UP: -No, no es que toda utopía tenga como destino obligatorio el fracaso. El problema es la obligatoriedad que establecen las utopías, el hecho de que tengan que cumplirse tal como son planteadas, el determinismo. Sería importante que a las utopías pudiera extraérseles ese determinismo. Pero, por otro lado, no podríamos pensar en un futuro si no lo hiciéramos a través del concepto utópico como es en sí mismo el futuro. Todo concepto de futuro tiene un momento utópico, pero creo que las utopías deberían ser desacralizadas para que no sean algo preestablecido que hay que alcanzar, sino algo que se conforma, se configura en una vida en común, no individual. Ese futuro pensado de este modo sería un futuro legítimo porque porque sería aquello por lo que vale la pena luchar en tanto sociedad. De este modo las utopías dejarían de ser una forma de mesianismo, pero no sería posible pensar al hombre sin utopías. 

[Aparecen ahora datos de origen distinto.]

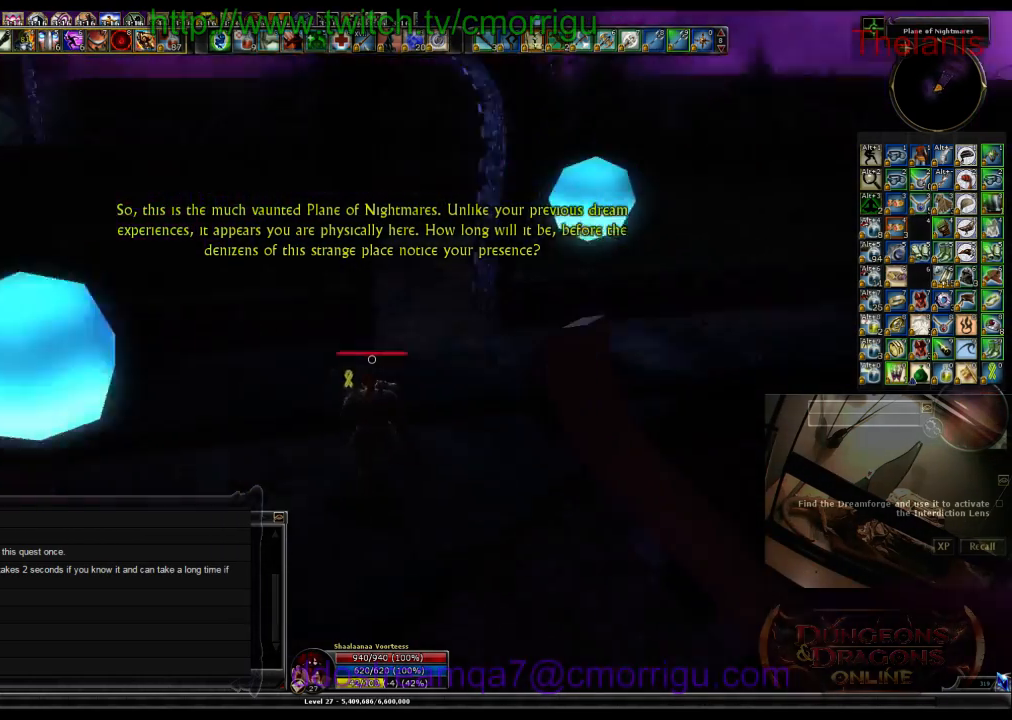
{"keys": ["w"], "events": []}
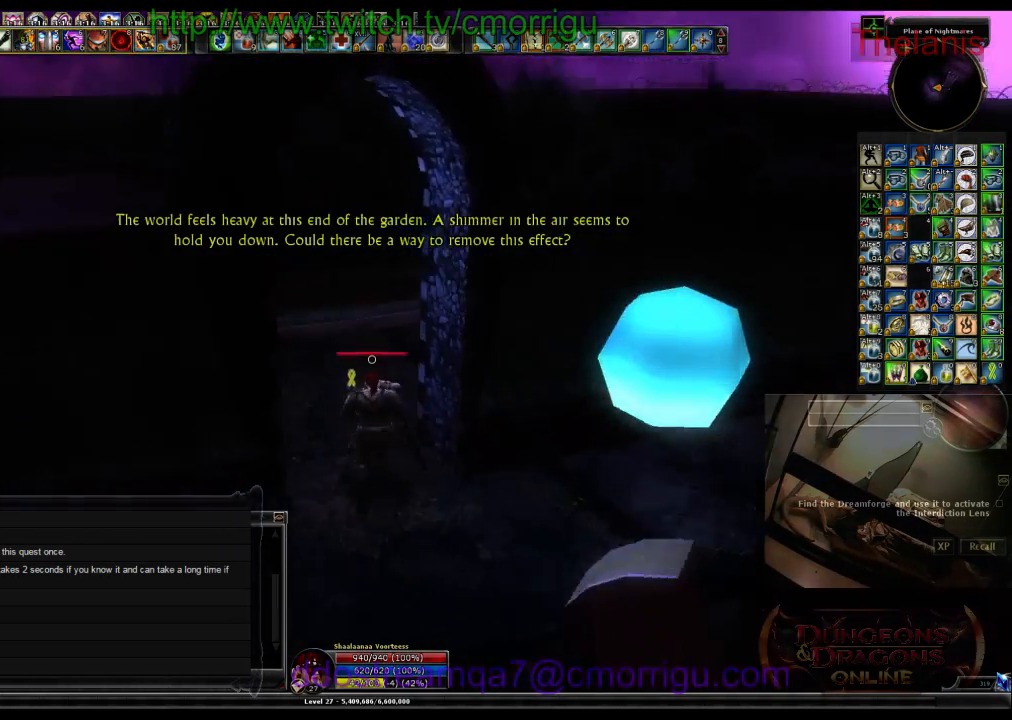
{"keys": ["w"], "events": []}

UT: -La articulación del mundo de una forma mecánica es la que nos hace pensar el futuro como algo terminado, como algo que se establece previamente y a lo que hay que llegar. Esa noción de futuro lo único que hace es establecer algo como aquello que se ha de alcanzar. Una sociedad que se concibe a sí misma de un modo anticipatorio en el sentido de que no tiene la libertad de pelear por un futuro, es una sociedad cuyas utopías van a fracasar.